I recently completed a submission tendering for the provision of an Intranet to a well-known housing group last week. There were some interesting points they made in their requirements document, like complying with web standards, meeting accessibility guidelines and engaging the users. It got a bit scary when they mentioned the amount of things they wanted in there, how the clients (their 350+ staff) would be expected to tick off reading items, deal with “alerts” and write, blog, post pictures, review local services and businesses like restaurants, wiki, rate other articles and pieces, etc.
They were going to be asked to do quite a bit, for little apparent reward, using a system that sounded very complicated even to me, who lives in the web and creates complex things. But that was OK, as I am accustomed to potential clients who need a hand to understand what can be delivered in a browser, need to be shown how to accommodate user’s expectation, and need expert advice in getting the balances right.
The scary part was the blog.
Or as they called it, the blog-roll. For those of you outside the UK, I just want to remind you, bog-roll means toilet paper and this was the company’s serious attempt at being light-hearted.
The concept is that visitors would come to a page designed to look like a toilet roll on a toilet roll holder, and the sheets would each contain a teaser to the next entry; which people would “tear off to read”, and then place in the “archive” for future reference.
I guess they thought it was a cute idea, blog > bog, tee hee!
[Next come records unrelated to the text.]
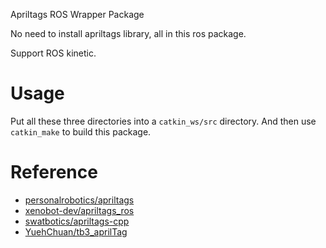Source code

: Apriltags ROS Wrapper Package

No need to install apriltags library, all in this ros package.

Support ROS kinetic.


# Usage
Put all these three directories into a `catkin_ws/src` directory. 
And then use `catkin_make` to build this package.


# Reference
- [personalrobotics/apriltags](https://github.com/personalrobotics/apriltags)
- [xenobot-dev/apriltags_ros](https://github.com/xenobot-dev/apriltags_ros)
- [swatbotics/apriltags-cpp](https://github.com/swatbotics/apriltags-cpp)
- [YuehChuan/tb3_aprilTag](https://github.com/YuehChuan/tb3_aprilTag)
In other circumstances this might be funny but there is a crucial point they missed. Staff in organisations like theirs are incredibly reluctant to change and any new thing introduced will naturally met with scepticism and derision. Equating something that would be required reading, that you want people to engage with and respect to some degree, or at least enjoy, well… I was speechless!
I had to reply, but I couldn’t tell them it was weird and if implemented would probably be ridiculed and disrespected. Who would want to write for something that was presented on a toilet roll other than novelty toilet roll makers?
How do you comment on ideas such as these and expect your hopefully better ideas to be considered?